== DIRECTIVE ==
Give the entries back exactly as they stand, but without pictures.

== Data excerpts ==
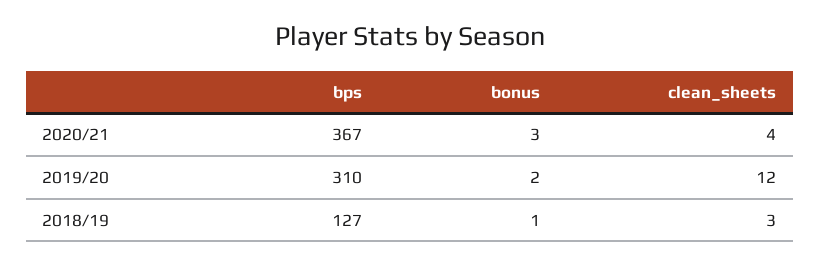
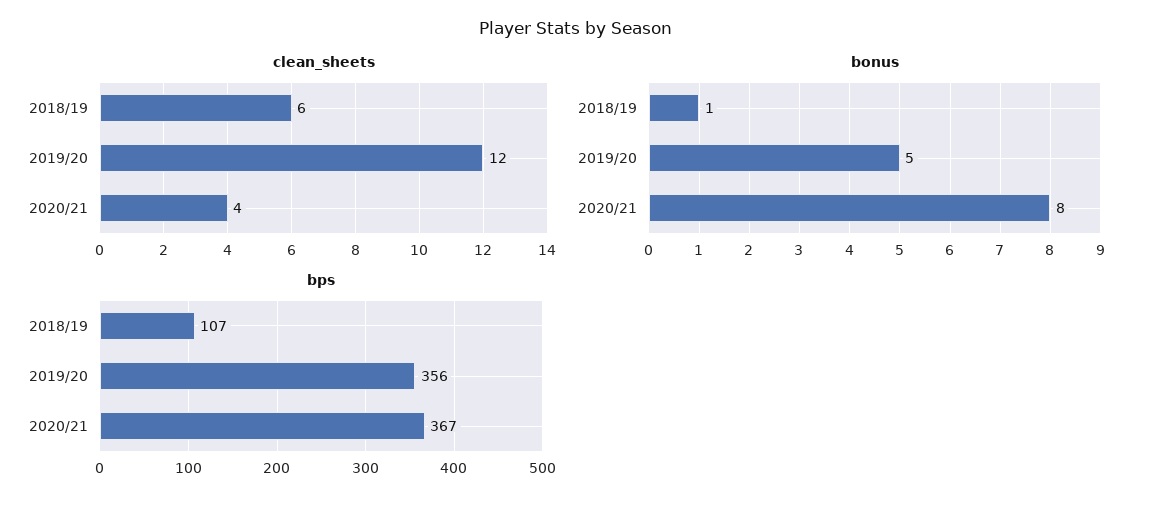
  {
    "bps": {
      "2020/21": 367,
-     "2019/20": 310,
+     "2019/20": 356,
-     "2018/19": 127
+     "2018/19": 107
    },
    "bonus": {
-     "2020/21": 3,
+     "2020/21": 8,
-     "2019/20": 2,
+     "2019/20": 5,
      "2018/19": 1
    },
    "clean_sheets": {
      "2020/21": 4,
      "2019/20": 12,
-     "2018/19": 3
+     "2018/19": 6
    }
  }

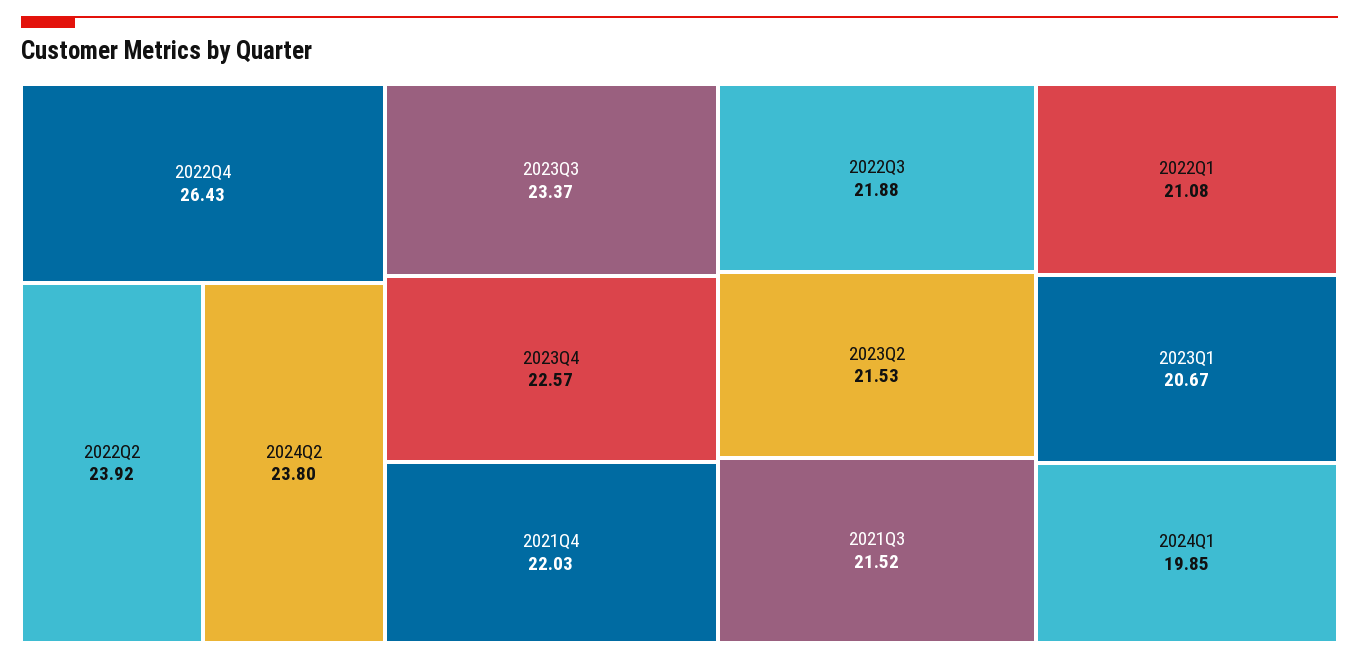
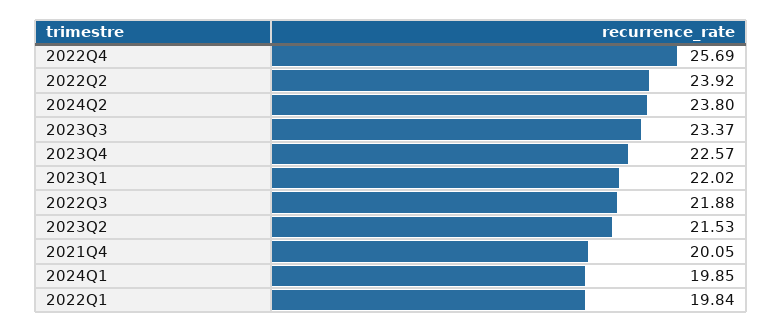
  {
-   "2022Q4": 26.43,
+   "2022Q4": 25.69,
    "2022Q2": 23.92,
    "2024Q2": 23.8,
    "2023Q3": 23.37,
    "2023Q4": 22.57,
-   "2021Q4": 22.03,
+   "2021Q4": 20.05,
    "2022Q3": 21.88,
    "2023Q2": 21.53,
-   "2021Q3": 21.52,
-   "2022Q1": 21.08,
+   "2022Q1": 19.84,
-   "2023Q1": 20.67,
+   "2023Q1": 22.02,
    "2024Q1": 19.85
  }

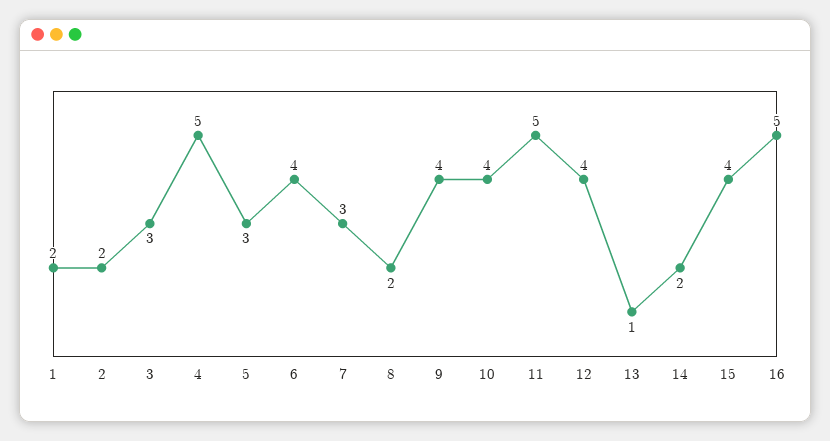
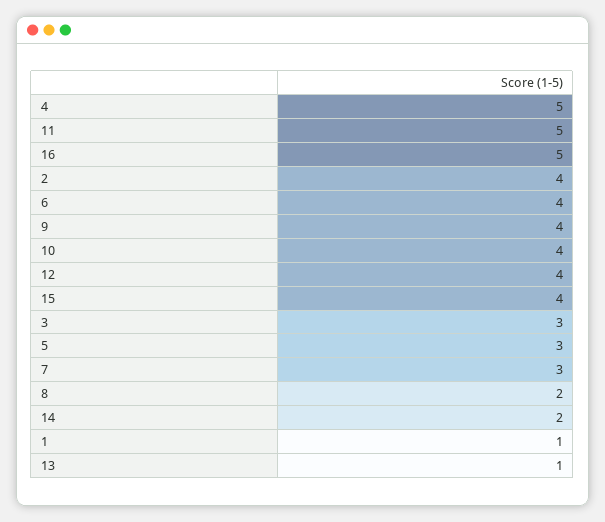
  {
-   "1": 2,
+   "1": 1,
-   "2": 2,
+   "2": 4,
    "3": 3,
    "4": 5,
    "5": 3,
    "6": 4,
    "7": 3,
    "8": 2,
    "9": 4,
    "10": 4,
    "11": 5,
    "12": 4,
    "13": 1,
    "14": 2,
    "15": 4,
    "16": 5
  }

== RESULT OF THE EXERCISE ==
  {
    "bps": {
      "2020/21": 367,
-     "2019/20": 310,
+     "2019/20": 356,
-     "2018/19": 127
+     "2018/19": 107
    },
    "bonus": {
-     "2020/21": 3,
+     "2020/21": 8,
-     "2019/20": 2,
+     "2019/20": 5,
      "2018/19": 1
    },
    "clean_sheets": {
      "2020/21": 4,
      "2019/20": 12,
-     "2018/19": 3
+     "2018/19": 6
    }
  }

  {
-   "2022Q4": 26.43,
+   "2022Q4": 25.69,
    "2022Q2": 23.92,
    "2024Q2": 23.8,
    "2023Q3": 23.37,
    "2023Q4": 22.57,
-   "2021Q4": 22.03,
+   "2021Q4": 20.05,
    "2022Q3": 21.88,
    "2023Q2": 21.53,
-   "2021Q3": 21.52,
-   "2022Q1": 21.08,
+   "2022Q1": 19.84,
-   "2023Q1": 20.67,
+   "2023Q1": 22.02,
    "2024Q1": 19.85
  }

  {
-   "1": 2,
+   "1": 1,
-   "2": 2,
+   "2": 4,
    "3": 3,
    "4": 5,
    "5": 3,
    "6": 4,
    "7": 3,
    "8": 2,
    "9": 4,
    "10": 4,
    "11": 5,
    "12": 4,
    "13": 1,
    "14": 2,
    "15": 4,
    "16": 5
  }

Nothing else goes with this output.